Thich Nhat Hanh, the great Buddhist teacher, says we should not have GOALS.

What?! Really, we shouldn’t have goals?! But, then how would we ever get anywhere? How would we plan for the future? How would we know we could control the outcome of our lives?!!! 

Trying to control everything in your life is what creates your suffering. You set up your bank accounts, your spreadsheets, your 401k’s, your investments, your vision of what success looks like to you. It’s your STORY of what success looks like.

Then, you find yourself flailing along on the highs and lows each of these come with, and that creates more suffering for you. Every time you feel that things are not going according to your plan, you stop to curse the rocks in the middle of the river.

Releasing control ends suffering. Control is trying to hold onto everything, to influence and manipulate the course of the river. Control is trying to swim upstream. The beauty and “success” of life is already here, happening right now. The beauty of life IS now. It is not something you need to struggle to reach somewhere “out there.”

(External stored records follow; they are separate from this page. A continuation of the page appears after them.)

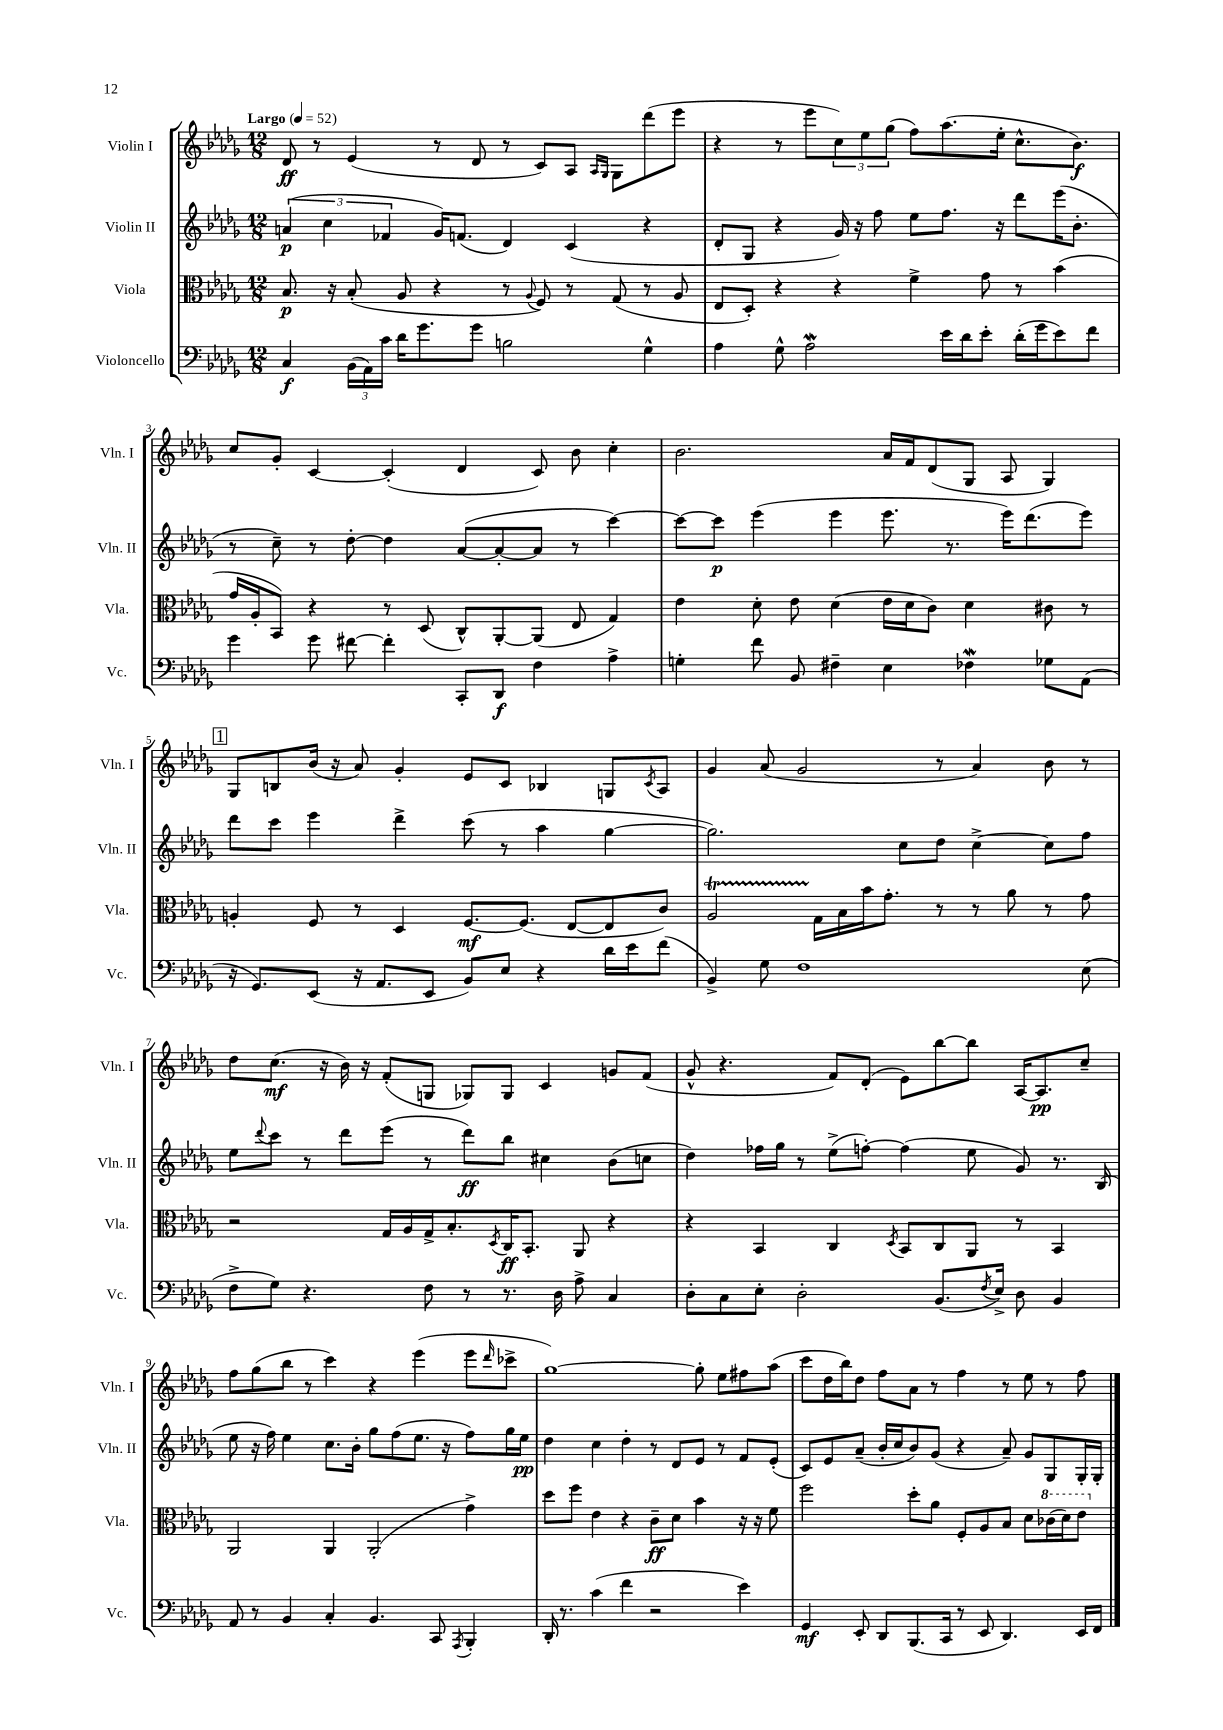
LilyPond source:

<<
\new StaffGroup <<
\new Staff = "s0" \with { instrumentName = "Violin I" shortInstrumentName = "Vln. I" } {
    \clef treble \key des \major \numericTimeSignature \time 12/8 \tempo "Largo" 4 = 52
    des'8\ff r8 ees'4( r8 des'8 r8 c'8) aes8 \grace { aes16 ges16 } ges8 des'''8( ees'''8 |
    r4 r8 ees'''8 \tuplet 3/2 { c''8) ees''8 ges''8( } f''8) aes''8.( ees''16-. c''8.-^ bes'8.\f) |
    c''8 ges'8-. c'4~ c'4-.( des'4 c'8) bes'8 c''4-. |
    bes'2. aes'16 f'16 des'8( ges8 aes8 ges4) |
    \mark \markup { \box "1" } ges8 b8 bes'16( r16 aes'8) ges'4-. ees'8 c'8 bes4 g8 \acciaccatura { c'8 } aes8 |
    ges'4 aes'8( ges'2 r8 aes'4) bes'8 r8 |
    des''8 c''8.\mf( r16 bes'16) r16 f'8-.( g8 ges8) ges8 c'4 g'8 f'8( |
    ges'8-^ r4. f'8) des'8-.( ees'8) bes''8~ bes''8 aes16~ aes8.\pp c''8-- |
    f''8 ges''8( bes''8 r8 c'''4) r4 ees'''4( ees'''8 \grace { des'''16 } ces'''8-> |
    ges''1~) ges''8-. ees''8 fis''8 aes''8( |
    c'''8 des''16 bes''16) des''8 f''8 aes'8 r8 f''4 r8 ees''8 r8 f''8 \bar "|." |
}
\new Staff = "s1" \with { instrumentName = "Violin II" shortInstrumentName = "Vln. II" } {
    \clef treble \key des \major \numericTimeSignature \time 12/8
    \tuplet 3/2 { a'4\p( c''4 fes'4 } ges'16) f'8.( des'4) c'4( r4 |
    des'8-. ges8 r4 ges'16) r16 f''8 ees''8 f''8. r16 des'''8 ees'''16( bes'8.-. |
    r8 c''8--) r8 des''8~-. des''4 aes'8~( aes'8~-. aes'8 r8 c'''4~) |
    c'''8~ c'''8\p ees'''4( ees'''4 ees'''8. r8. ees'''16) des'''8.( ees'''8) |
    \mark \markup { \box "1" } des'''8 c'''8 ees'''4 des'''4-> c'''8( r8 aes''4 ges''4~ |
    ges''2.) c''8 des''8 c''4~-> c''8 f''8 |
    ees''8 \appoggiatura { des'''8 } c'''8 r8 des'''8 ees'''8( r8 des'''8\ff) bes''8 cis''4 bes'8( c''8 |
    des''4) fes''16 ges''16 r8 ees''8->( f''8~-.) f''4( ees''8 ges'8) r8. bes16( |
    ees''8 r16 f''16) ees''4 c''8. bes'16-. ges''8 f''8( ees''8. r16 f''8) ges''16 ees''16\pp |
    des''4 c''4 des''4-. r8 des'8 ees'8 r8 f'8 ees'8-.( |
    c'8) ees'8 aes'8--( bes'16-. c''16 bes'8) ges'8( r4 aes'8--) ges'8 ges8 ges16-. ges16-. \bar "|." |
}
\new Staff = "s2" \with { instrumentName = "Viola" shortInstrumentName = "Vla." } {
    \clef alto \key des \major \numericTimeSignature \time 12/8
    bes8.\p r16 bes8-.( aes8 r4 r8 \appoggiatura { aes8 } f8) r8 ges8( r8 aes8 |
    ees8 des8-.) r4 r4 f'4-> ges'8 r8 bes'4( |
    ges'16 aes16-. bes,8) r4 r8 des8( c8-^) aes,8~-. aes,8( ees8 ges4) |
    ees'4 des'8-. ees'8 des'4( ees'16 des'16 c'8) des'4 cis'8 r8 |
    \mark \markup { \box "1" } a4-. f8 r8 des4 f8.~\mf f8.( ees8~ ees8 c'8) |
    aes2\startTrillSpan ges16\stopTrillSpan bes16 bes'16 ges'8.-. r8 r8 aes'8 r8 ges'8 |
    r2 ges16 aes16 ges16-> bes8.-. \acciaccatura { des8 } c16\ff bes,8.-. aes,8 r4 |
    r4 bes,4 c4 \acciaccatura { des8 } bes,8 c8 aes,8 r8 bes,4 |
    aes,2 aes,4 aes,2-.( ges'4->) |
    des''8 f''8 ees'4 r4 c'8--\ff des'8 bes'4 r16 r16 f'8 |
    f''2 des''8-. aes'8 f8-. aes8 bes8 des'8 \ottava #1 ces''16( des''16) ees''8 \ottava #0 \bar "|." |
}
\new Staff = "s3" \with { instrumentName = "Violoncello" shortInstrumentName = "Vc." } {
    \clef bass \key des \major \numericTimeSignature \time 12/8
    c4\f \tuplet 3/2 { bes,16( aes,16) c'16 } des'16 ges'8. ges'8 b2 ges4-^ |
    aes4 ges8-^ aes2\mordent ees'16 des'16 ees'8-. des'16-.( ges'16 ees'8) f'8 |
    ges'4 ges'8 fis'8~ fis'4-. c,8-. des,8\f f4 aes4-> |
    g4-. f'8 bes,8 fis4-- ees4 fes4\mordent ges8 aes,8( |
    \mark \markup { \box "1" } r16 ges,8.) ees,8( r16 aes,8. ees,8 bes,8) ees8 r4 des'16 ees'16 f'8( |
    bes,4->) ges8 f1 ees8( |
    f8-> ges8) r4. f8 r8 r8. des16 aes8-> c4 |
    des8-. c8 ees8-. des2-. bes,8.( \acciaccatura { f8 } ees16->) des8 bes,4 |
    aes,8 r8 bes,4 c4-. bes,4. c,8 \acciaccatura { aes,,8 } bes,,4-. |
    des,16-. r8. c'4( f'4 r2 ees'4) |
    ges,4\mf ees,8-. des,8 bes,,8.( c,16 r8 ees,8 des,4.) ees,16 f,16 \bar "|." |
}
>>
>>
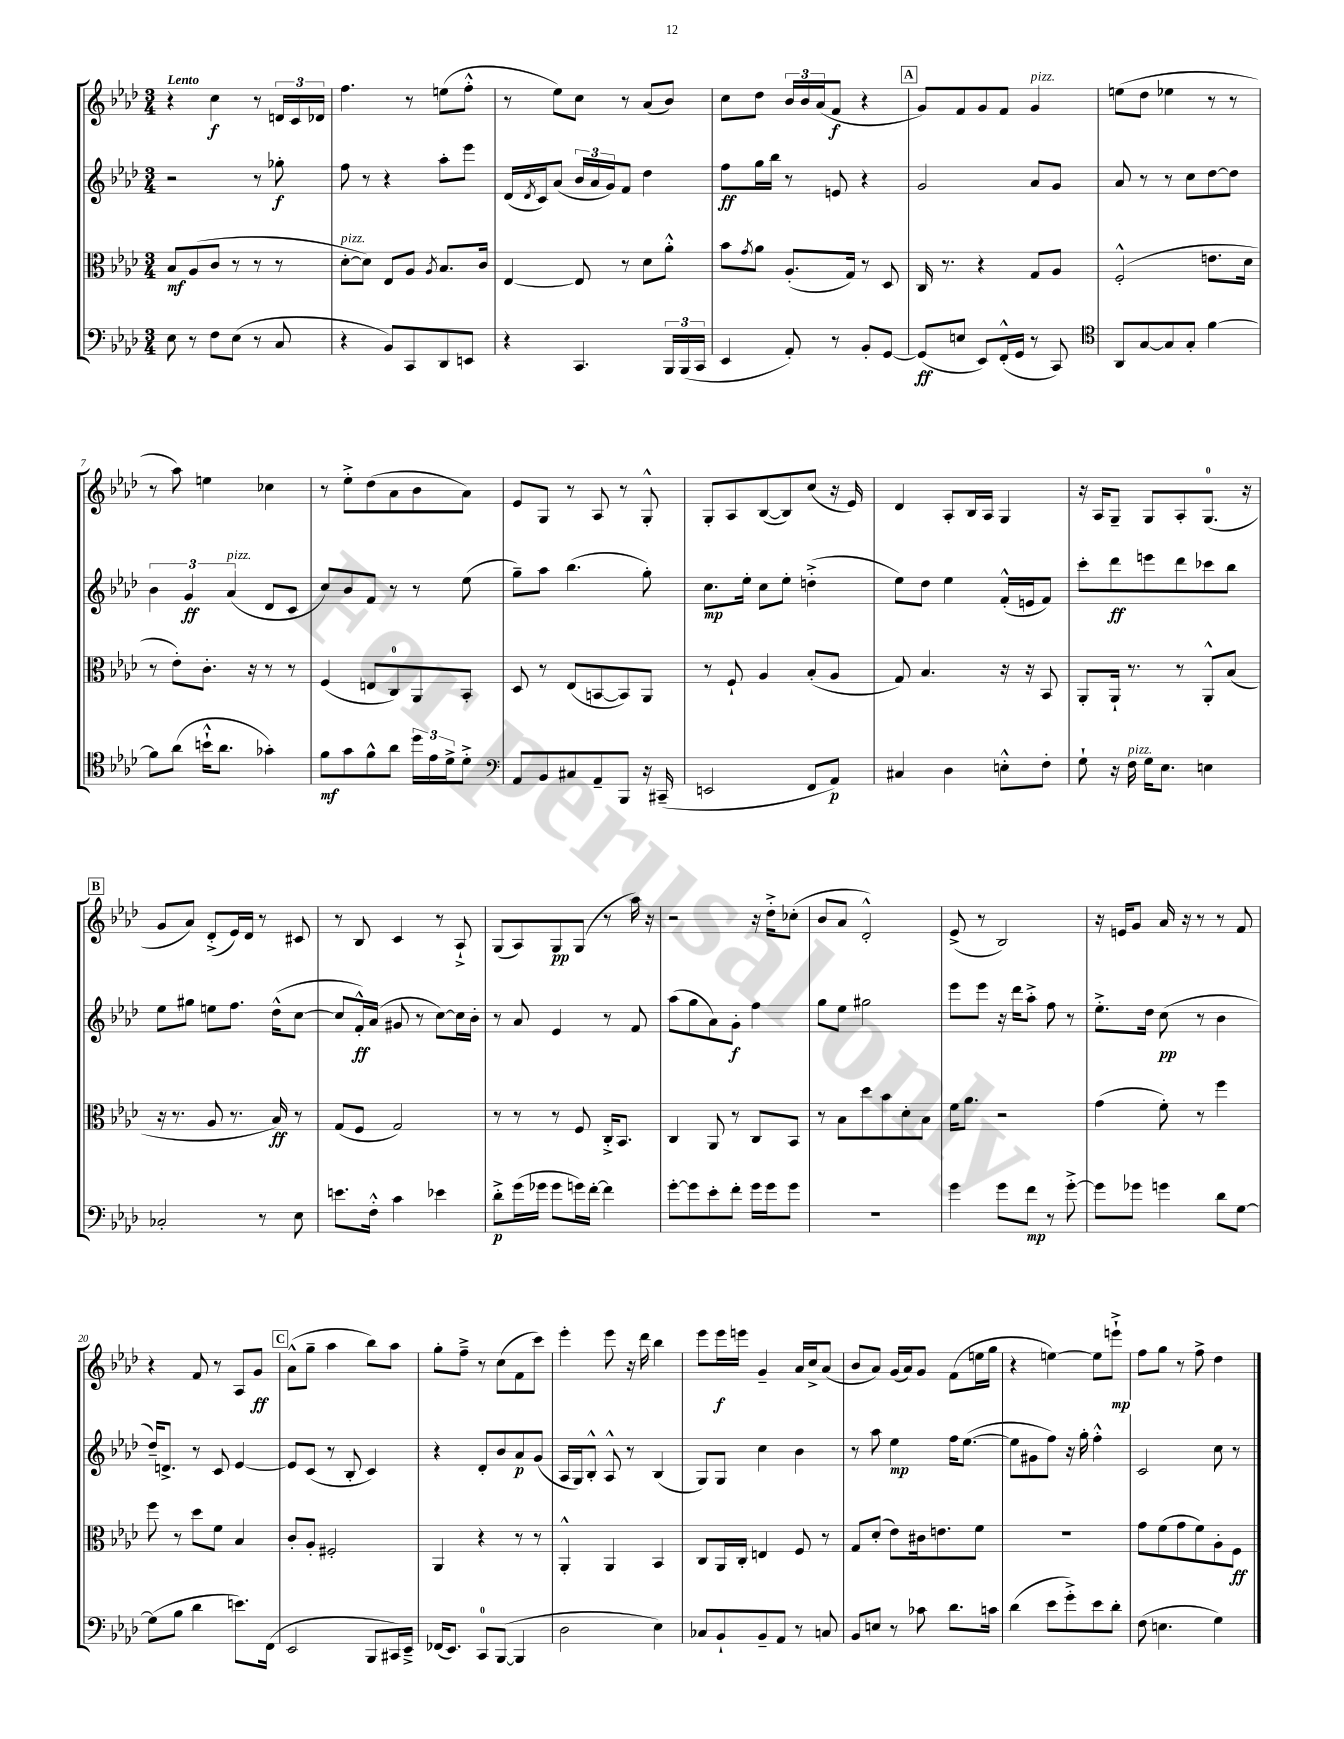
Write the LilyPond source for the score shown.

<<
\new StaffGroup <<
\new Staff = "s0" {
    \clef treble \key aes \major \numericTimeSignature \time 3/4 \tempo "Lento"
    r4 c''4\f r8 \tuplet 3/2 { d'16 c'16 des'16 } |
    f''4. r8 e''8( f''8-.-^ |
    r8 ees''8) c''8 r8 aes'8( bes'8) |
    c''8 des''8 \tuplet 3/2 { bes'16 bes'16 aes'16( } f'8\f r4 |
    \mark \markup { \box "A" } g'8) f'8 g'8 f'8 g'4^\markup { \italic "pizz." } |
    e''8( des''8 ees''4 r8 r8 |
    r8 aes''8) e''4 ces''4 |
    r8 ees''8-.-> des''8( aes'8 bes'8 aes'8) |
    ees'8 g8 r8 aes8 r8 g8-.-^ |
    g8-. aes8 bes8~( bes8) c''8( r16 ees'16) |
    des'4 aes8-. bes16 aes16 g4 |
    r16 aes16 g8-- g8 aes8-. g8.-0( r16 |
    \mark \markup { \box "B" } g'8 aes'8) des'8-.->( ees'16) des'16 r8 cis'8 |
    r8 bes8 c'4 r8 aes8-!-> |
    g8( aes8) g8\pp g8( r8 aes''16) r16 |
    r2 r16 des''16-.-> ces''8-.( |
    bes'8 aes'8 des'2-.-^) |
    ees'8->( r8 bes2) |
    r16 e'16 g'8 aes'16 r16 r8 r8 f'8 |
    r4 f'8 r8 aes8 g'8\ff |
    \mark \markup { \box "C" } aes'8-^( g''8-- aes''4 bes''8) aes''8 |
    g''8-. f''8---> r8 c''8( f'8 c'''8) |
    ees'''4-. ees'''8 r16 des'''16 bes''4 |
    ees'''8 ees'''16\f e'''16 g'4-- aes'16 c''16-> aes'8( |
    bes'8 aes'8) g'16( aes'16) g'8 f'8( e''16 g''16 |
    r4 e''4~) e''8 e'''8-!->\mp |
    f''8 g''8 r8 f''8-> des''4 \bar "|." |
}
\new Staff = "s1" {
    \clef treble \key aes \major \numericTimeSignature \time 3/4
    r2 r8 ges''8-.\f |
    f''8 r8 r4 aes''8-. ees'''8 |
    des'16( \acciaccatura { des'8 } c'16) aes'8( \tuplet 3/2 { bes'16 aes'16 g'16) } f'8 des''4 |
    f''8\ff g''16 bes''16 r8 e'8 r4 |
    \mark \markup { \box "A" } g'2 aes'8 g'8 |
    aes'8 r8 r8 c''8 des''8~ des''8 |
    \tuplet 3/2 { bes'4 g'4\ff aes'4^\markup { \italic "pizz." }( } des'8 c'8 |
    c''8) bes'8 f'8 r8 r8 ees''8( |
    g''8--) aes''8 bes''4.( g''8-.) |
    c''8.\mp ees''16-. c''8 ees''8-. d''4-.->( |
    ees''8) des''8 ees''4 f'16-.-^( e'16 f'8) |
    c'''8-. des'''8\ff e'''8 des'''8 ces'''8 bes''8 |
    \mark \markup { \box "B" } ees''8 gis''8 e''8 f''8. des''16-^( c''8~ |
    c''8 f'16-.-^\ff) aes'16( gis'8 r8 c''8~) c''16 bes'16-. |
    r8 aes'8 ees'4 r8 f'8 |
    aes''8( g''8 aes'8) g'8-.\f f''4 |
    g''8 ees''8 gis''2 |
    ees'''8 ees'''8 r16 des'''16 aes''8-.-> f''8 r8 |
    ees''8.-.-> des''16 c''8\pp( r8 bes'4 |
    des''16--) d'8.-> r8 c'8 ees'4~ |
    \mark \markup { \box "C" } ees'8 c'8( r8 bes8-. c'4) |
    r4 des'8-. bes'8 aes'8\p g'8( |
    aes16 g16) bes8-.-^ aes8-^ r8 bes4( |
    g8) g8 c''4 bes'4 |
    r8 aes''8 ees''4\mp f''16 ees''8.~( |
    ees''8 gis'8 f''8) r16 g''16-. f''4-.-^ |
    c'2 c''8 r8 \bar "|." |
}
\new Staff = "s2" {
    \clef alto \key aes \major \numericTimeSignature \time 3/4
    bes8\mf aes8( c'8 r8 r8 r8 |
    des'8~-.^\markup { \italic "pizz." } des'8) ees8 aes8 \acciaccatura { aes8 } bes8. c'16 |
    ees4~ ees8 r8 des'8 aes'8-.-^ |
    bes'8 \acciaccatura { g'8 } aes'8 aes8.-.( g16) r8 des8 |
    \mark \markup { \box "A" } c16 r8. r4 g8 aes8 |
    f2-.-^( e'8. des'16 |
    r8 ees'8-.) c'8.-. r16 r8 r8 |
    f4( e8 c8-0) aes,8 bes,8-. |
    des8 r8 ees8( b,8~ b,8) aes,8 |
    r8 f8-! aes4 bes8-.( aes8 |
    g8) bes4. r16 r16 bes,8 |
    aes,8-. aes,16-! r8. r8 aes,8-.-^ bes8( |
    \mark \markup { \box "B" } r16 r8. aes8 r8. bes16\ff) r8 |
    g8( f8 g2) |
    r8 r8 r8 f8 c16-.-> bes,8. |
    c4 aes,8 r8 c8 bes,8 |
    r8 bes8 des''8 bes'8 des'8-. bes8 |
    f'16 aes'8. r2 |
    g'4( f'8-.) r8 f''4 |
    f''8 r8 des''8 f'8 bes4 |
    \mark \markup { \box "C" } c'8-. aes8-. fis2-. |
    aes,4 r4 r8 r8 |
    aes,4-.-^ aes,4 bes,4 |
    c8 aes,16 c16-. e4 f8 r8 |
    g8 des'8-.( ees'8) cis'16 e'8. f'8 |
    R2. |
    g'8 f'8( g'8 f'8) aes8-. f8\ff \bar "|." |
}
\new Staff = "s3" {
    \clef bass \key aes \major \numericTimeSignature \time 3/4
    ees8 r8 f8 ees8( r8 c8 |
    r4 bes,8) c,8 des,8 e,8 |
    r4 c,4. \tuplet 3/2 { bes,,16 bes,,16( c,16 } |
    ees,4 aes,8-.) r8 bes,8-. g,8~ |
    \mark \markup { \box "A" } g,8\ff( e8 ees,8) f,16-.-^( g,16 r8 c,8) |
    \clef tenor aes,8 g8~ g8 g8-. f'4~ |
    f'8 aes'8( b'16-!-^ aes'8. ges'4-.) |
    f'8\mf g'8 f'8-^ aes'8 \tuplet 3/2 { des''16 ees'16 des'16-> } des'8-.-> |
    \clef bass aes,8 bes,8 cis8 aes,8-- bes,,8 r16 cis,16--( |
    e,2 f,8 aes,8\p) |
    cis4 des4 e8-.-^ f8-. |
    g8-! r16 f16^\markup { \italic "pizz." } g16 ees8. e4 |
    \mark \markup { \box "B" } ces2-. r8 ees8 |
    e'8. f16-.-^ c'4 ees'4 |
    des'8-.->\p g'16( ges'16 ges'8 g'16) f'16~-. f'4 |
    g'8~-. g'8 ees'8-. f'8-. g'16 g'16 g'8 |
    R2. |
    g'4 g'8 f'8\mp r8 g'8~-.-> |
    g'8 ges'8 g'4 des'8 g8~ |
    g8( bes8 des'4 e'8.) f,16( |
    \mark \markup { \box "C" } ees,2 bes,,8 cis,16) ees,16---> |
    fes,16( ees,8.) c,8-0 bes,,8~( bes,,4 |
    des2 ees4) |
    ces8 bes,8-! bes,8-- aes,8 r8 c8 |
    bes,8 e8 r8 ces'8 des'8. c'16 |
    des'4( ees'8 g'8-.->) ees'8 des'8-. |
    f8( e4. g4) \bar "|." |
}
>>
>>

This isn’t to say we shouldn’t strive for certain things in our lives. But, those “strivings” should also be a flow – a natural expression of who you are, rather then a struggle to try to be something you are not yet.

So, yes, set up your intentions for your life. Spend time reflecting on them every day. Think of them with hope. Speak them naturally and easily to the Universe and to the people you meet.

But, then, Go with the flow.

Rocks are part of the stream.

In fact, they are a necessary part of the stream. Do not curse them. They are simply re-directing you. Follow the direction they are creating. Seek the gifts in every challenge you come upon. Don’t be a victim of the story your misconceptions would have you create, based on ideas that only cause you pain.

Create your own story! :)  Let go of your ideas of who you NEED to be, and simply be…who you are, now.